Tuesday, September 15, 2009

Surat Cinta Rahwana

Konon, sebelum tragedi penculikan Shinta,  Si Raja Alengka Dasamuka alias Rahwana pernah jatuh cinta pada  Setyorini --seorang wanita bersuami-- yang tinggal di kerajaan Alengka. Tanpa sepengetahuan Indrajit --buah hatinya-- Rahwana menulis surat cinta kepada wanita itu...

Setyorini,
Tak hanya perasaanmu yang bergelut dengan ketakutan itu. Aku mengalami hal yang sama; Setiap saat ketakutan kehilangan kamu menghantuiku. Seperti yang selalu aku katakan kepadamu, ketakutan itu selalu berawal ketika aku melihatmu berjalan menuju rumahmu. Bukan ketakutan pada rumahmu, tapi pada apa yang sudah terjadi di rumahmu. Bahwa kamu adalah...dia adalah...kamar itu adalah...kasur itu adalah...ah, sampai kapan pikiran itu menyiksaku?

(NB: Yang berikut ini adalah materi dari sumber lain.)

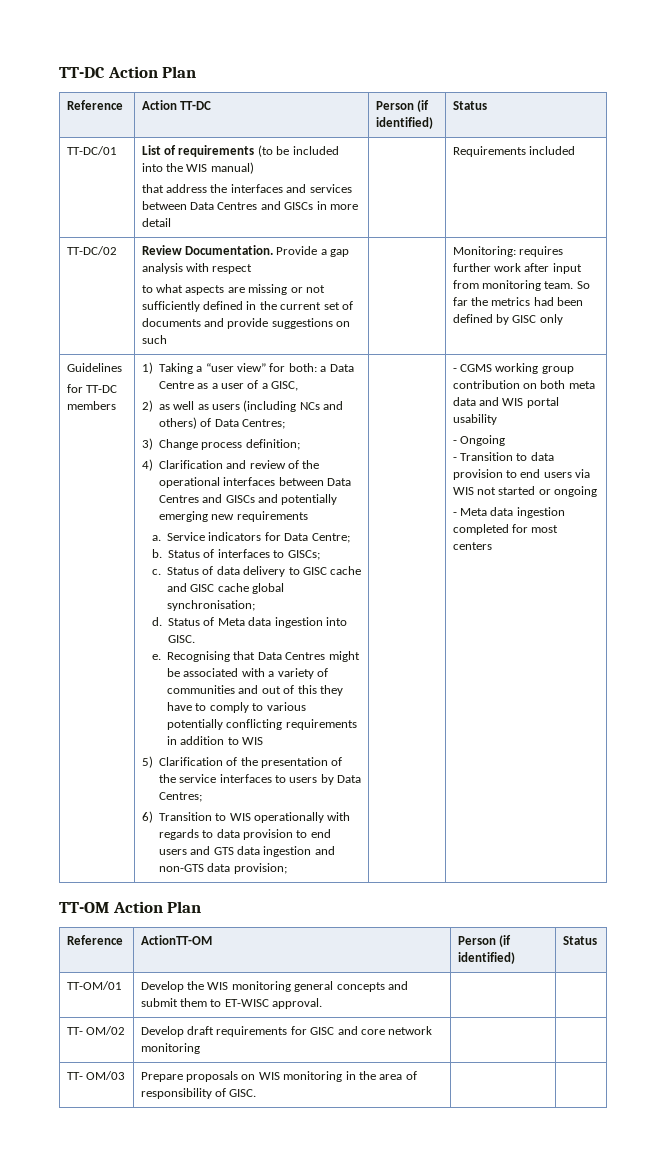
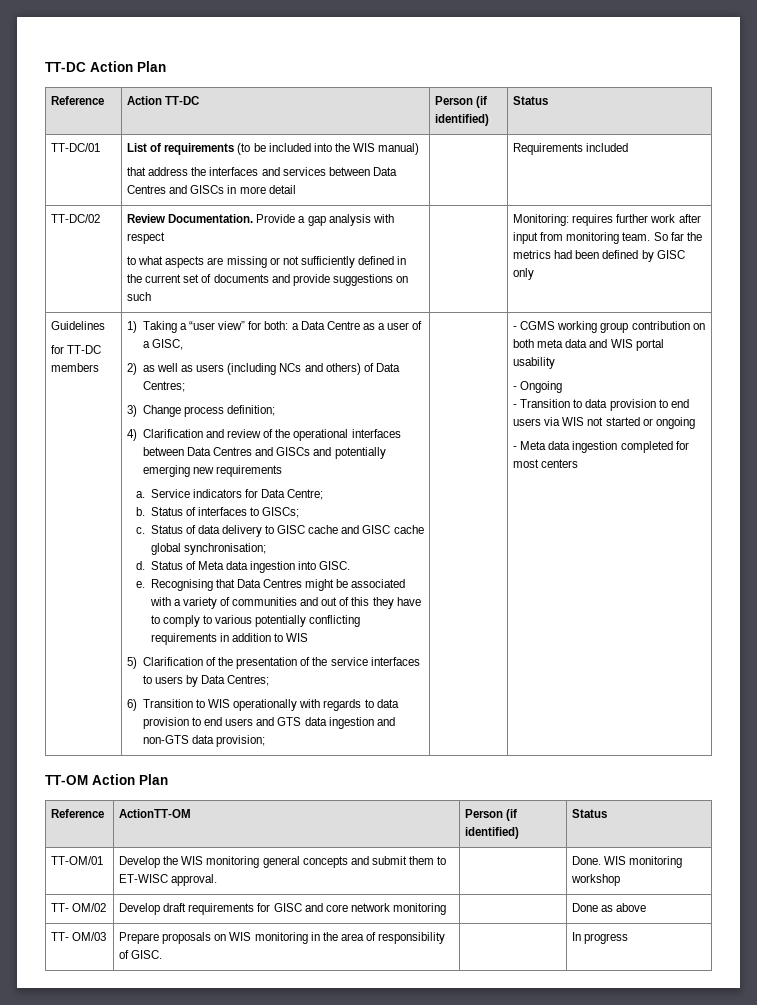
(323, 1003) none -> [572,856,683,868] [571,874,621,886] Done. WIS monitoring workshop
(200, 1048) none -> [572,903,647,912] Done as above
(257, 1093) none -> [572,932,629,944] In progress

Dan percayakah Sayangku, kepedihan itu selalu menimbulkan dua kekuatan besar yang selama ini meninju-ninju ulu hatiku: Aku harus segera mengakhirinya atau Aku harus mendapatkanmu! Dua hal yang sama-sama berat untuk kuwujudkan. Jika aku harus mengakhirinya, sama artinya aku menutup pintu yang sudah Tuhan bukakan untukku. Dan ketika aku bersikeras mendapatkanmu, aku harus berpikir dua kali. Bukan karena aku tak mampu melakukannya, tapi lebih karena rasa berdosaku menjadi penyebab sakit hati orang-orang di sekeliling kita. Aku tau, kamu pasti paham seperti apa akibatnya, siapa saja yang akan tersakiti, dsb, dsb...

Setyorini,
Bertemu dan jatuh cinta padamu sungguh hal yang sangat tidak pernah aku bayangkan seumur hidupku. Selama ini aku merasa bahwa tidak akan pernah jatuh cinta lagi. Gombal banget! Perasaanku sudah tak menentu sejak melihatmu. Aku tidak tau, apakah perasaanku muncul karena kehampaan yang aku alami selama kurun waktu ini atau karena kuatnya sinyal yang kau pancarkan? Yang jelas segala rasaku telah kau lilit dengan indahnya pesonamu...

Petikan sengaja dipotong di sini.